In Altona arbeiten nämlich nur noch acht Gärtner auf dem Hauptfriedhof, und die haben alle Hände voll zu tun. Vor zehn Jahren waren es noch etwa 20. Die Pflege für die 60 mal 60 Zentimeter großen Urnengräber ist in dem Preis für 25 Jahre Liegezeit inbegriffen. Die Instandhaltung von Bäumen und Bodenbepflanzung gehört dazu. Denn der kleine Wald auf dem Friedhof soll, so wollen es die Betreiber, das ganze Jahr über grün bewachsen sein.

Blumen oder anderer Grabschmuck ist auf den Baumgräbern allerdings nur bei der Beerdigung erlaubt. „Wir möchten vermeiden, dass Besucher über die Ruhestätten laufen“, sagt Appelt.

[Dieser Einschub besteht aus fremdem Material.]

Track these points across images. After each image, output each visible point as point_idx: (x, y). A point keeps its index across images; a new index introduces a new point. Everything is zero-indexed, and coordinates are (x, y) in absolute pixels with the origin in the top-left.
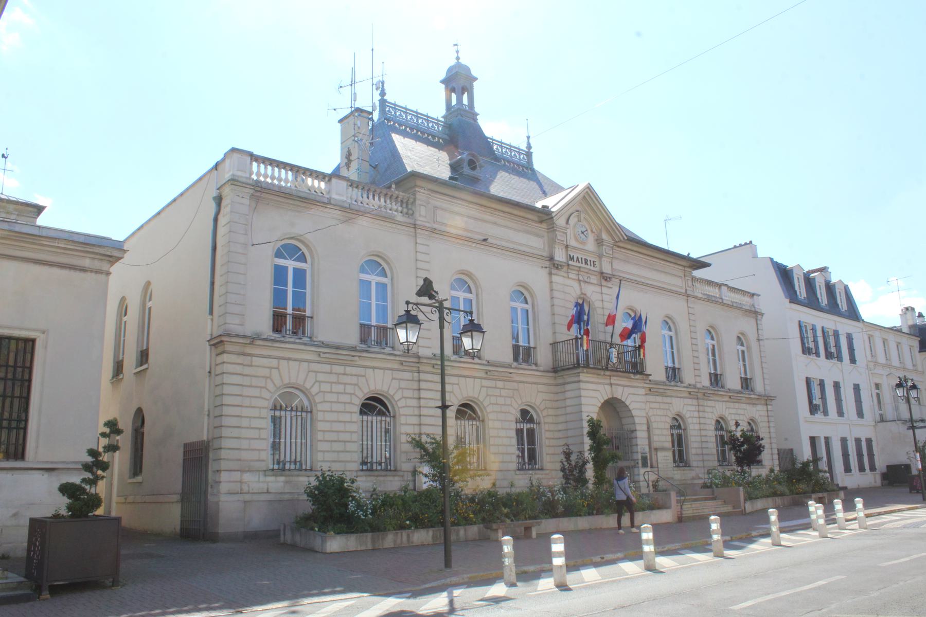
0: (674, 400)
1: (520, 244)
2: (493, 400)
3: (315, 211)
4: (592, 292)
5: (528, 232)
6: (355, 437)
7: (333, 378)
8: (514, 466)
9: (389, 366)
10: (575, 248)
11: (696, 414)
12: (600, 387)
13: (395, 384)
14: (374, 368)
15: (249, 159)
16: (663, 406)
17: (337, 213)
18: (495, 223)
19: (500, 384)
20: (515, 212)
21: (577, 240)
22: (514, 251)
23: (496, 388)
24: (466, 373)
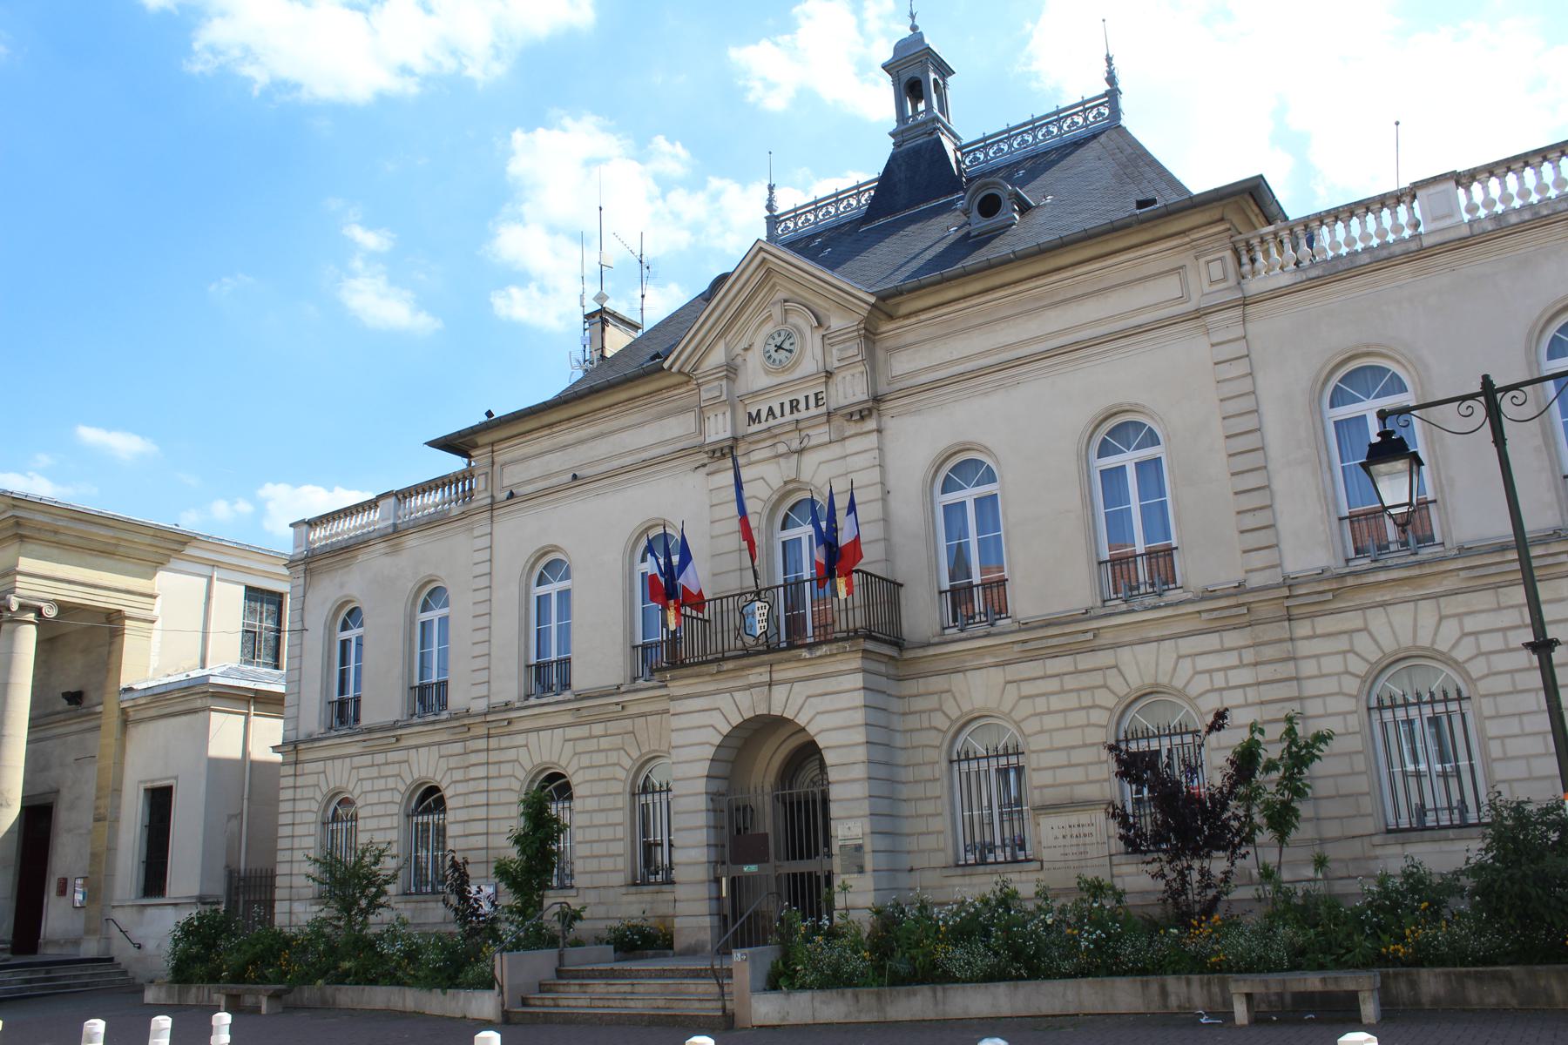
0: (1125, 654)
1: (644, 449)
2: (585, 760)
3: (362, 556)
4: (828, 468)
5: (661, 417)
6: (620, 832)
7: (374, 772)
8: (620, 879)
9: (437, 739)
10: (755, 394)
11: (1246, 676)
12: (723, 701)
13: (443, 764)
14: (417, 747)
15: (305, 527)
16: (1070, 682)
17: (381, 547)
18: (602, 435)
19: (598, 729)
20: (641, 390)
21: (767, 372)
22: (647, 464)
23: (591, 737)
24: (540, 723)
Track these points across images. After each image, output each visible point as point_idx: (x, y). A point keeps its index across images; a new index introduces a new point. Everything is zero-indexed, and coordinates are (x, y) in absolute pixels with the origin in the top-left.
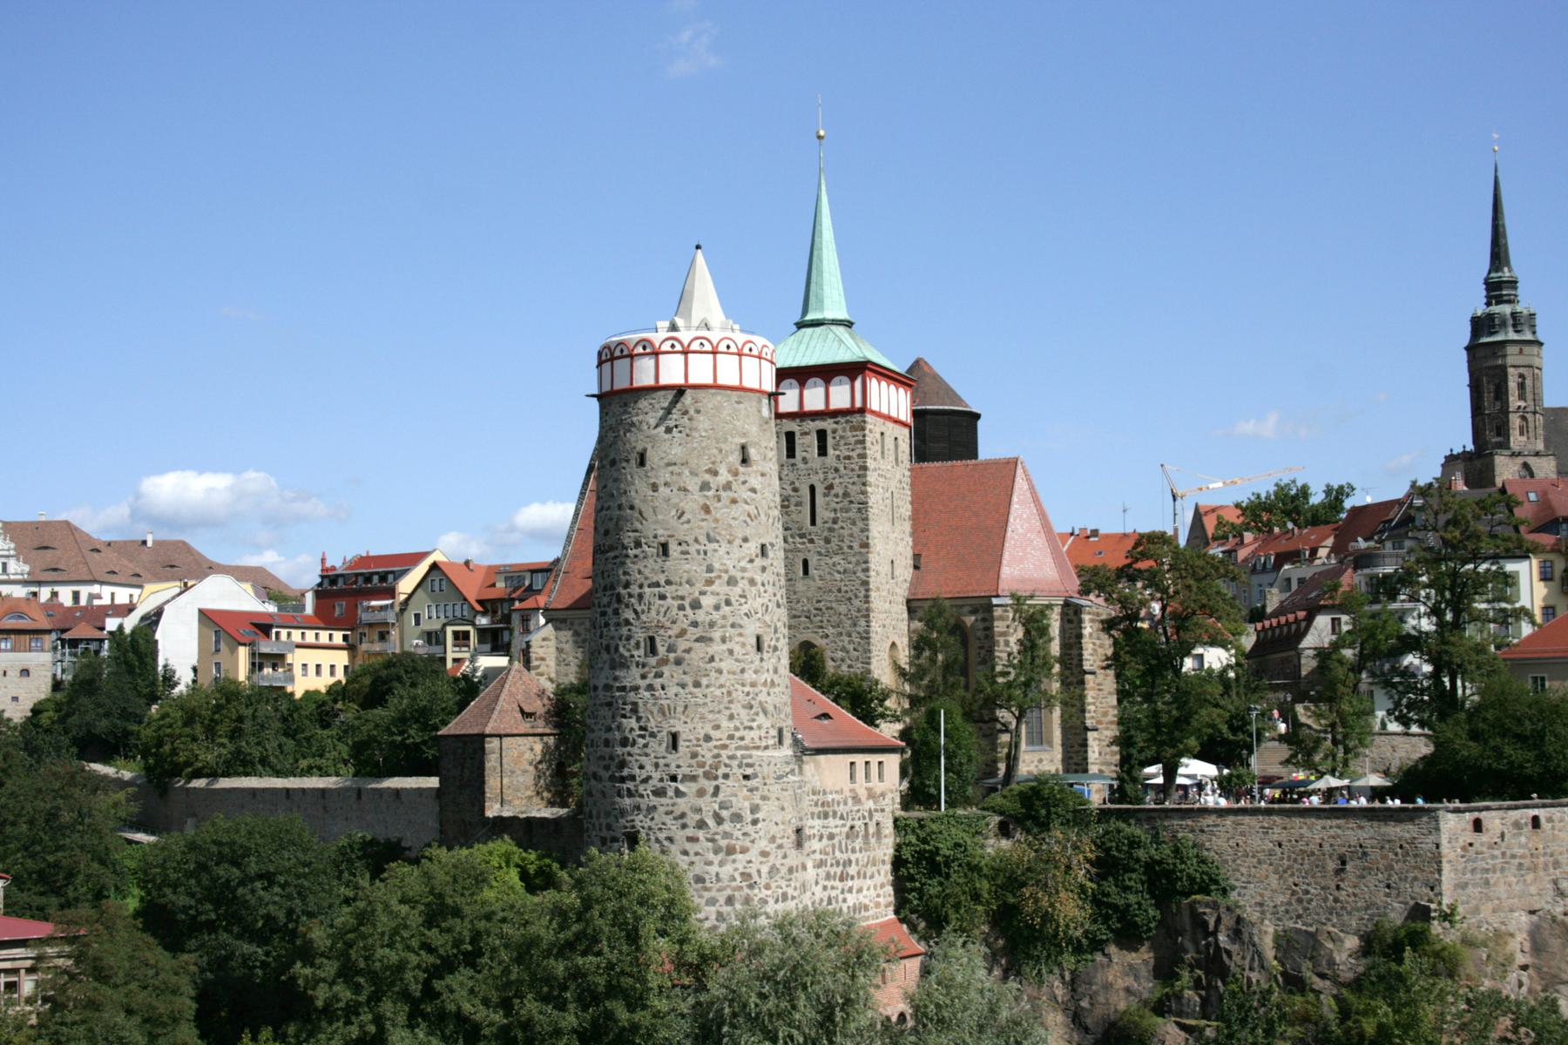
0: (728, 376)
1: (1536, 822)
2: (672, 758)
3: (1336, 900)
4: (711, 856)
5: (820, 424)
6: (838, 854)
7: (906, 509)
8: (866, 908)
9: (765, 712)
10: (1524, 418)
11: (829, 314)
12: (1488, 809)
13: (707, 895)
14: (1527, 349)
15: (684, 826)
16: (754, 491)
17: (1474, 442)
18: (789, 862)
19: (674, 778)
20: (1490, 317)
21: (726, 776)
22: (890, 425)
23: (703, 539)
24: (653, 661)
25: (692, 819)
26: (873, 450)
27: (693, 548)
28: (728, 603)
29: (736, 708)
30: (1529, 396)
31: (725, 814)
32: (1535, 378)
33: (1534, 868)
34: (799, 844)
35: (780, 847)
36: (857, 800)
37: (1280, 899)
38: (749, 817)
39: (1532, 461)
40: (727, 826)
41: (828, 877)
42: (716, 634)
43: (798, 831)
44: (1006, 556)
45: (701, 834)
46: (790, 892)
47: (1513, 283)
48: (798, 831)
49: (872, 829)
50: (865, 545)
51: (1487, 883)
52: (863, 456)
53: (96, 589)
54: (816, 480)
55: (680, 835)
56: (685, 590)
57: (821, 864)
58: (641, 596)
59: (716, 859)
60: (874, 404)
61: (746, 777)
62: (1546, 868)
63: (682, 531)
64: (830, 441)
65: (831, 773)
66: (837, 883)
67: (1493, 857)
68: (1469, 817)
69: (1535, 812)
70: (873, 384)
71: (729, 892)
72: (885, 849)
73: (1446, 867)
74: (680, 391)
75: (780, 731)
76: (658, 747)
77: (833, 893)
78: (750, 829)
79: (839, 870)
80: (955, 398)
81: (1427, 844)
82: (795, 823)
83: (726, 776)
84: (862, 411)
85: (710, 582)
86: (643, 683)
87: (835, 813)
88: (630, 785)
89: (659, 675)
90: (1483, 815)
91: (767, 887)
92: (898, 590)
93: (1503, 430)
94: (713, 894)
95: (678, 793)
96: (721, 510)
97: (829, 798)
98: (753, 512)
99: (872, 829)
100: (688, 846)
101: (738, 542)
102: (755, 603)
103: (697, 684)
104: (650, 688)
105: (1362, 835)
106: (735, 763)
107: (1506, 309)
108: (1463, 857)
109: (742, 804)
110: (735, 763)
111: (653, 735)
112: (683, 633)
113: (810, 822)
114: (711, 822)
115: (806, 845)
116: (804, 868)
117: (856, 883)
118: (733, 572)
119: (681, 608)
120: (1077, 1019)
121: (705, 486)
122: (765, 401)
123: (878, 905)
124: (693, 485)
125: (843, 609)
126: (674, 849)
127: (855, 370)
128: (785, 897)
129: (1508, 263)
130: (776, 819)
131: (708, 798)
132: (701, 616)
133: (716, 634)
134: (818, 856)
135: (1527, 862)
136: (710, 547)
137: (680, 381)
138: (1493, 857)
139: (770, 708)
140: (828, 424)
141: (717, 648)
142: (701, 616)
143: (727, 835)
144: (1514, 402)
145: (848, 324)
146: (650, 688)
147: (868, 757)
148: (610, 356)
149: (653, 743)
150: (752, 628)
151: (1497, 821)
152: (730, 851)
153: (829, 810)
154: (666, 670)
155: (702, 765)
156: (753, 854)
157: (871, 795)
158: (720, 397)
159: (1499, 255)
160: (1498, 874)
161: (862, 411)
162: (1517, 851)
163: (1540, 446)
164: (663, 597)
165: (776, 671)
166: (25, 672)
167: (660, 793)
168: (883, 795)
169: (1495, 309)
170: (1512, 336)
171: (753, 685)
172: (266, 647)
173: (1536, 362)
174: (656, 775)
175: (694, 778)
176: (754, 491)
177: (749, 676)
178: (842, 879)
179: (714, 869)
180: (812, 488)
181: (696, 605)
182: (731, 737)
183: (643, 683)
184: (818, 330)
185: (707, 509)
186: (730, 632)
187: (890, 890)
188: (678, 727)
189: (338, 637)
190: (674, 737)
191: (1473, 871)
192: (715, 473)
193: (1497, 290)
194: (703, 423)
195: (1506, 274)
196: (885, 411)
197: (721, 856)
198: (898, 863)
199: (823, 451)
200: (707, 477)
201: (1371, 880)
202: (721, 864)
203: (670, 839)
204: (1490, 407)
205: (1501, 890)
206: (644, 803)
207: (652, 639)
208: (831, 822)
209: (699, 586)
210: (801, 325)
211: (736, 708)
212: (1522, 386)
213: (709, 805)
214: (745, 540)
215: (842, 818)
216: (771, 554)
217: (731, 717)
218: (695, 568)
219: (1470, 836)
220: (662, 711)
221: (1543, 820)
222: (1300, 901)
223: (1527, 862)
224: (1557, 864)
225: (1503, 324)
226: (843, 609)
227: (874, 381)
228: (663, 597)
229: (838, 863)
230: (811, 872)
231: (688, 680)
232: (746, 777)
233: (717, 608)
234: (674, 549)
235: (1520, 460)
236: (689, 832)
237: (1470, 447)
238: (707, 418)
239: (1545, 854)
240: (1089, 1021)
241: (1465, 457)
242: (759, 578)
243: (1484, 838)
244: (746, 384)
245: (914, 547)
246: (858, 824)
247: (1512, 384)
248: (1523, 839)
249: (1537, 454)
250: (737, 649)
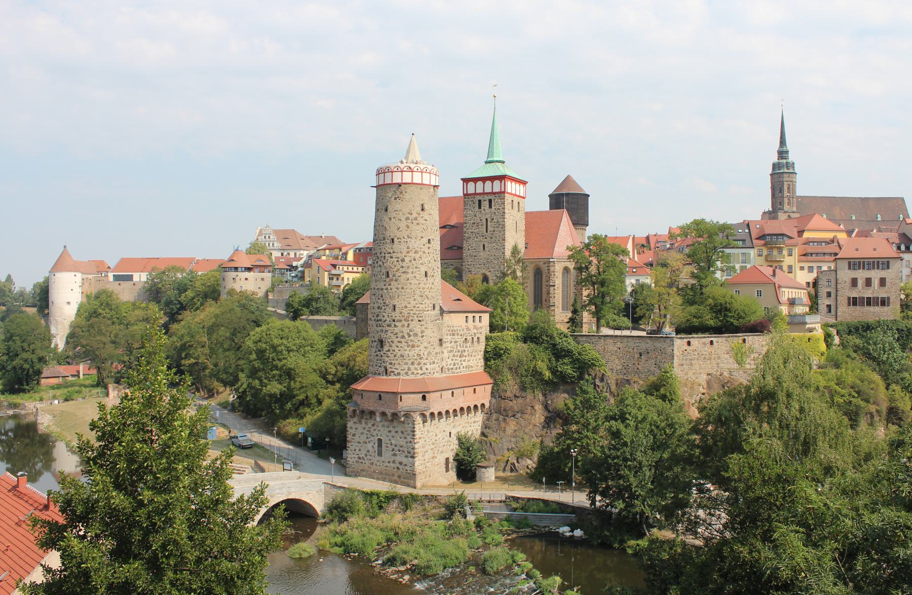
0: (417, 178)
1: (712, 342)
2: (393, 314)
3: (638, 369)
4: (406, 348)
5: (490, 197)
6: (459, 348)
7: (523, 228)
8: (472, 367)
9: (428, 298)
10: (789, 199)
11: (495, 159)
12: (693, 337)
13: (405, 361)
14: (791, 175)
15: (397, 337)
16: (426, 220)
17: (772, 207)
18: (435, 351)
19: (394, 321)
20: (779, 163)
21: (412, 320)
22: (517, 198)
23: (406, 237)
24: (388, 280)
25: (400, 335)
26: (508, 207)
27: (402, 240)
28: (415, 260)
29: (416, 297)
30: (791, 192)
31: (411, 333)
32: (794, 186)
33: (710, 359)
34: (441, 345)
35: (432, 345)
36: (468, 329)
37: (619, 367)
38: (420, 335)
39: (790, 214)
40: (412, 338)
41: (454, 356)
42: (410, 271)
43: (440, 340)
44: (557, 244)
45: (403, 340)
46: (436, 361)
47: (787, 152)
48: (440, 340)
49: (475, 339)
50: (504, 240)
51: (691, 364)
52: (504, 208)
53: (302, 252)
54: (488, 216)
55: (396, 340)
56: (399, 255)
57: (451, 351)
58: (385, 257)
59: (408, 349)
60: (509, 190)
61: (419, 321)
62: (715, 359)
63: (399, 234)
64: (493, 203)
65: (457, 320)
66: (458, 358)
67: (694, 355)
68: (686, 340)
69: (712, 339)
70: (509, 183)
71: (412, 360)
72: (482, 347)
73: (675, 357)
74: (400, 185)
75: (434, 305)
76: (389, 310)
77: (456, 362)
78: (420, 339)
79: (459, 354)
80: (580, 188)
81: (669, 350)
82: (439, 337)
83: (412, 320)
84: (504, 192)
85: (408, 252)
86: (385, 287)
87: (458, 334)
88: (380, 322)
89: (390, 285)
90: (691, 340)
91: (427, 359)
93: (781, 203)
94: (406, 361)
95: (395, 326)
96: (414, 227)
97: (456, 328)
98: (425, 228)
99: (475, 339)
100: (398, 344)
101: (419, 238)
102: (425, 260)
103: (403, 288)
104: (387, 289)
105: (648, 346)
106: (415, 316)
107: (784, 161)
109: (418, 330)
110: (415, 316)
111: (387, 306)
112: (398, 270)
113: (446, 337)
114: (406, 336)
115: (444, 345)
116: (443, 353)
117: (467, 358)
118: (417, 249)
119: (398, 261)
120: (546, 407)
121: (407, 219)
122: (432, 189)
123: (477, 366)
124: (403, 219)
125: (496, 262)
126: (393, 345)
127: (502, 178)
128: (434, 363)
129: (785, 145)
130: (431, 334)
131: (405, 328)
132: (404, 264)
133: (410, 271)
134: (449, 349)
135: (707, 357)
136: (409, 240)
137: (400, 182)
138: (694, 355)
139: (430, 297)
140: (492, 197)
141: (410, 276)
142: (404, 264)
143: (412, 341)
144: (786, 194)
145: (503, 162)
146: (387, 289)
147: (474, 315)
148: (380, 172)
149: (387, 308)
150: (423, 269)
152: (413, 346)
153: (456, 333)
154: (392, 283)
155: (404, 316)
156: (422, 347)
157: (475, 327)
158: (413, 187)
159: (783, 142)
161: (504, 192)
163: (795, 209)
164: (392, 257)
165: (433, 284)
166: (263, 279)
167: (389, 326)
168: (481, 328)
169: (781, 161)
170: (786, 171)
171: (423, 289)
172: (334, 272)
173: (794, 180)
174: (388, 319)
175: (400, 321)
176: (426, 220)
177: (422, 285)
178: (460, 357)
179: (407, 352)
180: (487, 219)
181: (403, 260)
182: (414, 307)
183: (385, 287)
184: (492, 164)
185: (408, 227)
186: (415, 270)
187: (482, 360)
188: (396, 303)
189: (360, 269)
190: (394, 306)
191: (686, 360)
192: (411, 214)
193: (782, 154)
194: (407, 196)
195: (785, 149)
196: (513, 192)
197: (410, 348)
198: (486, 352)
199: (490, 206)
200: (408, 215)
201: (649, 362)
202: (410, 351)
203: (392, 342)
204: (778, 195)
205: (697, 367)
206: (384, 329)
207: (388, 272)
208: (456, 337)
209: (404, 254)
210: (486, 162)
211: (416, 297)
212: (789, 188)
213: (406, 330)
214: (422, 237)
215: (461, 335)
216: (432, 242)
217: (415, 300)
218: (403, 247)
219: (686, 347)
220: (390, 297)
221: (714, 342)
222: (625, 368)
223: (707, 357)
224: (719, 358)
225: (783, 167)
226: (496, 262)
227: (509, 182)
228: (392, 257)
229: (459, 351)
230: (446, 354)
231: (400, 286)
232: (419, 321)
233: (410, 261)
234: (396, 240)
235: (787, 214)
236: (399, 339)
237: (771, 209)
238: (410, 194)
240: (550, 408)
241: (769, 212)
242: (427, 251)
243: (691, 348)
244: (424, 182)
245: (526, 241)
246: (469, 338)
247: (785, 188)
248: (706, 349)
249: (793, 212)
250: (417, 276)
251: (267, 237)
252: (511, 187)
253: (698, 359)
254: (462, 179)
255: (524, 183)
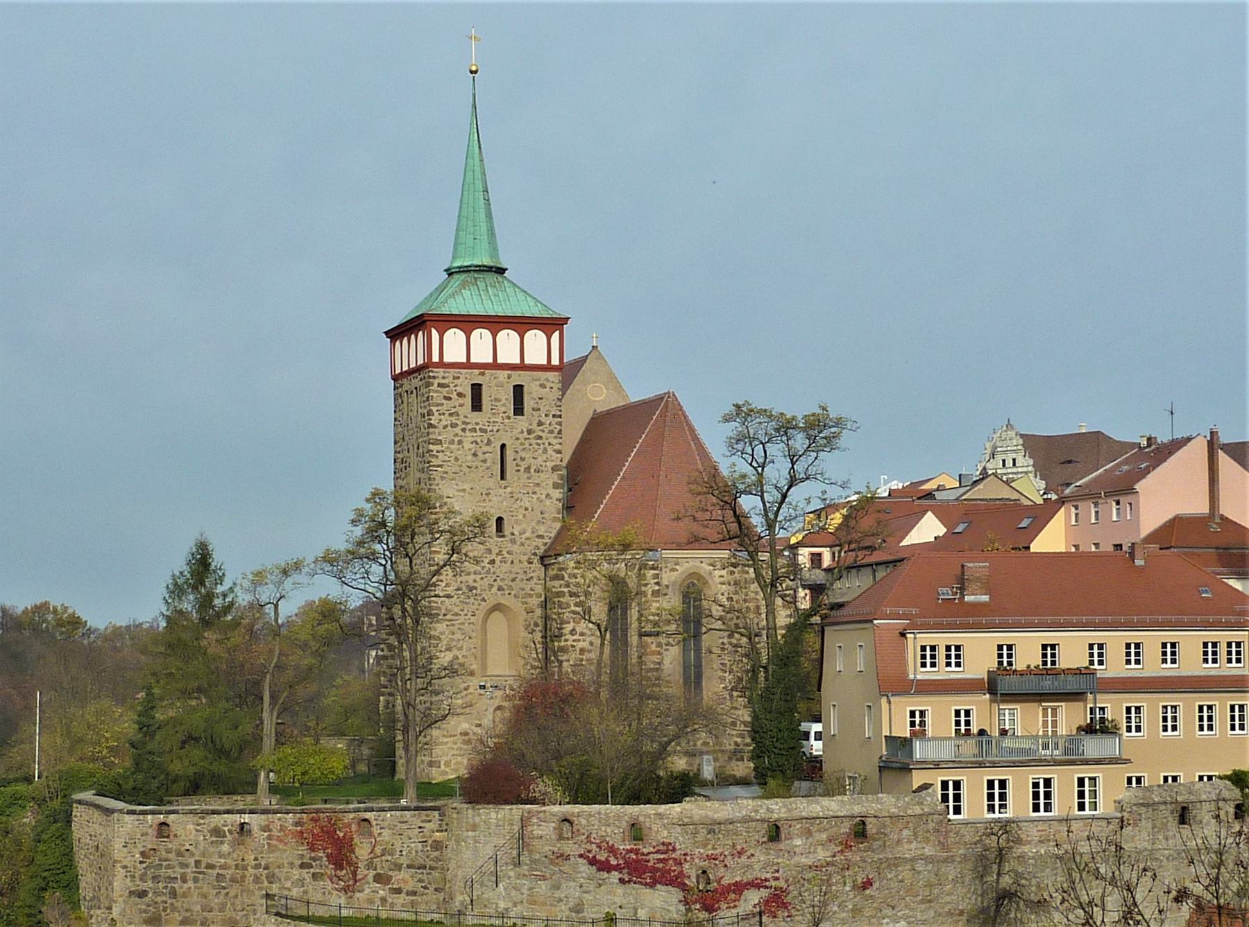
51: (173, 894)
69: (246, 818)
92: (515, 548)
108: (141, 862)
151: (191, 827)
160: (190, 884)
162: (215, 860)
191: (155, 878)
224: (271, 879)
239: (257, 866)
248: (225, 848)
251: (1009, 463)
252: (453, 345)
253: (196, 880)
254: (386, 333)
255: (551, 325)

Angehörige können ihre Mitbringsel aber an einer anderen, zentralen Stelle aufstellen. „Den meisten Hinterbliebenen ist es wichtig, einen Bezugspunkt für ihre Trauer zu haben“, sagt Appelt.

Dabei stehen sie oft in Konflikt mit dem letzten Willen des Verstorbenen: Denn der will seinen Verwandten oft Mühe ersparen und entscheidet sich für eine anonyme Urnenbestattung. Dort gibt es keine Begräbnis-Zeremonie, und die Angehörigen wissen nicht, wo das Grab ist. Außerdem kann die Ruhestätte nicht über die gesetzlich vorgeschriebene Zeit von 25 Jahren hinaus verlängert werden. „Häufig bekommen wir Anfragen von Angehörigen, die wissen wollen, wo der Verstorbene beerdigt ist“, sagt Appelt. „Aber darüber geben wir keine Auskunft. Wir müssen den letzten Willen der Verstorbenen respektieren.“

Mittlerweile wählen Angehörige die Baumgräber oft als Kompromiss: Denn so ein Grab erfordert keine Pflege, und die Angehörigen haben trotzdem einen Ort, den sie aufsuchen können. Außerdem kann die Ruhezeit verlängert werden. Zudem kann in einem Grab eine zweite Urne beigesetzt werden. Familiengräber gibt es zwar nicht, aber Familien können zusammenhängende Grabfelder kaufen. Bisher hat die Altonaer Baumgrabstätte 150 Plätze. 300 bis 400 weitere sind geplant.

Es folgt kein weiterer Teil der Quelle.